* What to produce *
Return the entries below in full. Keep every word as it is.
(Given records)
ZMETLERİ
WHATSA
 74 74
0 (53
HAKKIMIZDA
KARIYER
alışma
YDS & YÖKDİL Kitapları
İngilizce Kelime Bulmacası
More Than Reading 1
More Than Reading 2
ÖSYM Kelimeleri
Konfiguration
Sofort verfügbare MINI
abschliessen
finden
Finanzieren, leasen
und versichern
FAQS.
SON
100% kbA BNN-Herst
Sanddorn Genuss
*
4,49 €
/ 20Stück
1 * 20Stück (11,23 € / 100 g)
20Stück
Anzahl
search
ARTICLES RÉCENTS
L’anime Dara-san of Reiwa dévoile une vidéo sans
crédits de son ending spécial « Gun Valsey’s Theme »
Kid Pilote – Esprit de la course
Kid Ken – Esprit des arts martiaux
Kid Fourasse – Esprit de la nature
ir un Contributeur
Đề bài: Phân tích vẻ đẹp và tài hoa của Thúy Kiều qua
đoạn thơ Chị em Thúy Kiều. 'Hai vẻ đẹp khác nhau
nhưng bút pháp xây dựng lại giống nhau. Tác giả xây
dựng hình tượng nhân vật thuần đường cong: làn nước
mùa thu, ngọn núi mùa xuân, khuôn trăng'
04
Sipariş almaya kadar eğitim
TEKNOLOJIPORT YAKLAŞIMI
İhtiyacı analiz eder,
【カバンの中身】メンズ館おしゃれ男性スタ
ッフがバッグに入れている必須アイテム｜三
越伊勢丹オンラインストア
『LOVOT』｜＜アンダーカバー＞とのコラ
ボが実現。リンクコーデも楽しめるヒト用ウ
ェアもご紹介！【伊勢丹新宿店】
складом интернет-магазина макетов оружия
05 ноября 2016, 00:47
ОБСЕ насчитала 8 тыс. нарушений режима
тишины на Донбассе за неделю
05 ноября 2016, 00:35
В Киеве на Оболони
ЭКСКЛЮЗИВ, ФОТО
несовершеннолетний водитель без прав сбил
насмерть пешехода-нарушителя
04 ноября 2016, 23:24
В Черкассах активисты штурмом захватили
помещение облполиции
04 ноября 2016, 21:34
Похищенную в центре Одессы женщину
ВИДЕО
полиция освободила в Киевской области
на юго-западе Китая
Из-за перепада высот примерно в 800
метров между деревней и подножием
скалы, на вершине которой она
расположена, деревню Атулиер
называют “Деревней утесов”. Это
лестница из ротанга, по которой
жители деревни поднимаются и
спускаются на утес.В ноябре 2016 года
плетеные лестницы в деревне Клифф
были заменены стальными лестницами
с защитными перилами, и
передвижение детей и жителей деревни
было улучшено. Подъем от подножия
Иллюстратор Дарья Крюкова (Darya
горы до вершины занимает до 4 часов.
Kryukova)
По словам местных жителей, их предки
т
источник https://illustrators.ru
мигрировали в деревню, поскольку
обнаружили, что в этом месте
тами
(End Given records)
* Result for this exercise *
ZMETLERİ
WHATSA
 74 74
0 (53
HAKKIMIZDA
KARIYER
alışma
YDS & YÖKDİL Kitapları
İngilizce Kelime Bulmacası
More Than Reading 1
More Than Reading 2
ÖSYM Kelimeleri
Konfiguration
Sofort verfügbare MINI
abschliessen
finden
Finanzieren, leasen
und versichern
FAQS.
SON
100% kbA BNN-Herst
Sanddorn Genuss
*
4,49 €
/ 20Stück
1 * 20Stück (11,23 € / 100 g)
20Stück
Anzahl
search
ARTICLES RÉCENTS
L’anime Dara-san of Reiwa dévoile une vidéo sans
crédits de son ending spécial « Gun Valsey’s Theme »
Kid Pilote – Esprit de la course
Kid Ken – Esprit des arts martiaux
Kid Fourasse – Esprit de la nature
ir un Contributeur
Đề bài: Phân tích vẻ đẹp và tài hoa của Thúy Kiều qua
đoạn thơ Chị em Thúy Kiều. 'Hai vẻ đẹp khác nhau
nhưng bút pháp xây dựng lại giống nhau. Tác giả xây
dựng hình tượng nhân vật thuần đường cong: làn nước
mùa thu, ngọn núi mùa xuân, khuôn trăng'
04
Sipariş almaya kadar eğitim
TEKNOLOJIPORT YAKLAŞIMI
İhtiyacı analiz eder,
【カバンの中身】メンズ館おしゃれ男性スタ
ッフがバッグに入れている必須アイテム｜三
越伊勢丹オンラインストア
『LOVOT』｜＜アンダーカバー＞とのコラ
ボが実現。リンクコーデも楽しめるヒト用ウ
ェアもご紹介！【伊勢丹新宿店】
складом интернет-магазина макетов оружия
05 ноября 2016, 00:47
ОБСЕ насчитала 8 тыс. нарушений режима
тишины на Донбассе за неделю
05 ноября 2016, 00:35
В Киеве на Оболони
ЭКСКЛЮЗИВ, ФОТО
несовершеннолетний водитель без прав сбил
насмерть пешехода-нарушителя
04 ноября 2016, 23:24
В Черкассах активисты штурмом захватили
помещение облполиции
04 ноября 2016, 21:34
Похищенную в центре Одессы женщину
ВИДЕО
полиция освободила в Киевской области
на юго-западе Китая
Из-за перепада высот примерно в 800
метров между деревней и подножием
скалы, на вершине которой она
расположена, деревню Атулиер
называют “Деревней утесов”. Это
лестница из ротанга, по которой
жители деревни поднимаются и
спускаются на утес.В ноябре 2016 года
плетеные лестницы в деревне Клифф
были заменены стальными лестницами
с защитными перилами, и
передвижение детей и жителей деревни
было улучшено. Подъем от подножия
Иллюстратор Дарья Крюкова (Darya
горы до вершины занимает до 4 часов.
Kryukova)
По словам местных жителей, их предки
т
источник https://illustrators.ru
мигрировали в деревню, поскольку
обнаружили, что в этом месте
тами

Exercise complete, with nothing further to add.